→ **Brief**:
Reproduce the material below line for line, keeping every character unchanged.

→ **Excerpted data**:
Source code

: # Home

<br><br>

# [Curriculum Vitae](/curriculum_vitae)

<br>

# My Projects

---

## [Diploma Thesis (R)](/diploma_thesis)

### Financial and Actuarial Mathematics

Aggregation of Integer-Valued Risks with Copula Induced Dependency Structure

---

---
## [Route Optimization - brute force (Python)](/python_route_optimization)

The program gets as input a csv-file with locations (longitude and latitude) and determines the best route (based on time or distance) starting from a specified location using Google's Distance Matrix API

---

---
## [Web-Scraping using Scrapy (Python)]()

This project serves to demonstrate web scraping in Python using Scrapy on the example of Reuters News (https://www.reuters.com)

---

→ **Exercise result**:
Source code

: # Home

<br><br>

# [Curriculum Vitae](/curriculum_vitae)

<br>

# My Projects

---

## [Diploma Thesis (R)](/diploma_thesis)

### Financial and Actuarial Mathematics

Aggregation of Integer-Valued Risks with Copula Induced Dependency Structure

---

---
## [Route Optimization - brute force (Python)](/python_route_optimization)

The program gets as input a csv-file with locations (longitude and latitude) and determines the best route (based on time or distance) starting from a specified location using Google's Distance Matrix API

---

---
## [Web-Scraping using Scrapy (Python)]()

This project serves to demonstrate web scraping in Python using Scrapy on the example of Reuters News (https://www.reuters.com)

---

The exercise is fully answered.